Written instruction: Quote the waveform discrimination passage below word for word, from "The invention is a" to "having different waveforms.".

In the first embodiment described above, a case where the first waveform is an emitted-light waveform from the radiation-light converter 11 unique to the gamma ray, the second waveform is an emitted-light waveform from the radiation-light converter 11 unique to the neutron ray, and the waveform detector 12 is a photo detector, such that when the photo detector receives a light pulse having the first waveform, the photo detector transmits the first electrical signal, and when the photo detector receives another light pulse having the second waveform, the photo detector transmits the second electrical signal, is exemplarily described, but the invention is not limited to the description of the first embodiment. For example, the waveform detector 12 may be an acousto-electric converter, such that when the acousto-electric converter receives a sound wave having a first waveform, the acousto-electric converter transmits a first electrical signal, and when the acousto-electric converter another sound wave having a second waveform, the acousto-electric converter transmits a second electrical signal.

Like this, it should be noted that the invention includes various embodiments which are not disclosed herein. Therefore, the technical scope of the invention is defined only by the special technical feature prescribing claims, which is reasonably derived from the description heretofore.

INDUSTRIAL APPLICABILITY

The invention is a waveform discrimination device, a waveform discrimination method, and a waveform discrimination program discriminating double pulse waveforms having different waveforms, and the invention can be applied to accurately separate gamma rays and neutrons generated from a radioactive material which is used for, for example, nuclear power generation or the like and does not exist in nature. In addition, the invention has an industrial applicability, for example, to clearly separate echoes caused by an extraneous material which cannot be found in measurement according to a propagation time in ultrasonic flaw detection by providing a unit of discriminating double echo pulse waveforms having different waveforms.

Recorded data:
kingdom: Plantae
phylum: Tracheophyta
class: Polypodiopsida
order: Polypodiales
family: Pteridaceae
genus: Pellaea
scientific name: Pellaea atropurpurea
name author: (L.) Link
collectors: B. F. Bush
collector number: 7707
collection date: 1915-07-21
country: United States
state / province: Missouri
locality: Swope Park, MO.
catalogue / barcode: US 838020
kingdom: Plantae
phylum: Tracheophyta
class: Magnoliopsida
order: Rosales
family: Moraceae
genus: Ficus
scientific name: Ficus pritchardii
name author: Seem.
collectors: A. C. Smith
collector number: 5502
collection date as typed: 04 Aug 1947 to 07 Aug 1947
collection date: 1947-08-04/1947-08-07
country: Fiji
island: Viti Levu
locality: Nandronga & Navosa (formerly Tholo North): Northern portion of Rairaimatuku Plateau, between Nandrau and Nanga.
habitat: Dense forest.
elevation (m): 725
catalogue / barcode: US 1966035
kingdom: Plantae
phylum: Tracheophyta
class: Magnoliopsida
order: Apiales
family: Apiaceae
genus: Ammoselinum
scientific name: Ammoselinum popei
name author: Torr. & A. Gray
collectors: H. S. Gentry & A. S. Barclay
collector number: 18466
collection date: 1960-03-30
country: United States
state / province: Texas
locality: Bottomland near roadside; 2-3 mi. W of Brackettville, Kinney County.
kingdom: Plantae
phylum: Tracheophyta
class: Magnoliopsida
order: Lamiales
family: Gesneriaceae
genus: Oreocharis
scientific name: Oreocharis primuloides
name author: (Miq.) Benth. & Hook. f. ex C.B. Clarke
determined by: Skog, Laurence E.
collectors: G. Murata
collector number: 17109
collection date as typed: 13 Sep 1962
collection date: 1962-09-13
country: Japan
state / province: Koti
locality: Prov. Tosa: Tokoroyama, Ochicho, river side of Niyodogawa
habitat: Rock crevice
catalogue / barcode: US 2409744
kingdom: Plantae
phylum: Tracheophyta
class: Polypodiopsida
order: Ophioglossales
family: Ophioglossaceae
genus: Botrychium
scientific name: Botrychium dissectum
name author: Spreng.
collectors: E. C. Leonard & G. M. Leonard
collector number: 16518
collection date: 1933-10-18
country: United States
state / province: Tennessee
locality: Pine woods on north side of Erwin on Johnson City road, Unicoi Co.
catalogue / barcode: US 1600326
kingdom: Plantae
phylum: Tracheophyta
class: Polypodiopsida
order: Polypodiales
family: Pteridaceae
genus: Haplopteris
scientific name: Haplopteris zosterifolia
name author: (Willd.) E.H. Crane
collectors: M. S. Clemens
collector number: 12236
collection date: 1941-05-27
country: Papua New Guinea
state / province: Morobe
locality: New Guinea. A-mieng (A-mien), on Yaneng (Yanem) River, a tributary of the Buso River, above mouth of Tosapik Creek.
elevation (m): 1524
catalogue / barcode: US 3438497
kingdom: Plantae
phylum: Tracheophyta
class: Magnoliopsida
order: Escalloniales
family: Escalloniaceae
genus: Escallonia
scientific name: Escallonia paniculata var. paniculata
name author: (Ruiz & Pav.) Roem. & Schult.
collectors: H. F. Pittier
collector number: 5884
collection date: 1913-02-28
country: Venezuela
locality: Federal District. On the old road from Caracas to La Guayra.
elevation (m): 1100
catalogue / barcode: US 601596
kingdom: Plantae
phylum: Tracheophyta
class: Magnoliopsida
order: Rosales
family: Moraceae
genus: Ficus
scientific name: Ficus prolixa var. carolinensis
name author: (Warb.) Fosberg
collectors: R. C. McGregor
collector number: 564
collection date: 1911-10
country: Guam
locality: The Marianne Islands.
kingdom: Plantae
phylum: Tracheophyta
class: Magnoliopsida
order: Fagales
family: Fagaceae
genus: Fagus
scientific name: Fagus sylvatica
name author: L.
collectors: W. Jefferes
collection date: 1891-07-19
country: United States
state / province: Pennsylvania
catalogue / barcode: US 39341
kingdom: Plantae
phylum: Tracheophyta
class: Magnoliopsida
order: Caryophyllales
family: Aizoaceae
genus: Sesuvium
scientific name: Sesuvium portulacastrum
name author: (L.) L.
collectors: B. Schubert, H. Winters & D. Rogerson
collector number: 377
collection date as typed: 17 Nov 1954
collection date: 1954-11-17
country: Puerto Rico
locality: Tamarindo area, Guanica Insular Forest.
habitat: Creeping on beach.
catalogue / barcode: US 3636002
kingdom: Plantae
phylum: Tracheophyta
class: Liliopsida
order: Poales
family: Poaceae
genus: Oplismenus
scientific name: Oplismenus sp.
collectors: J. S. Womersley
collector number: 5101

Result of the task:
The invention is a waveform discrimination device, a waveform discrimination method, and a waveform discrimination program discriminating double pulse waveforms having different waveforms, and the invention can be applied to accurately separate gamma rays and neutrons generated from a radioactive material which is used for, for example, nuclear power generation or the like and does not exist in nature. In addition, the invention has an industrial applicability, for example, to clearly separate echoes caused by an extraneous material which cannot be found in measurement according to a propagation time in ultrasonic flaw detection by providing a unit of discriminating double echo pulse waveforms having different waveforms.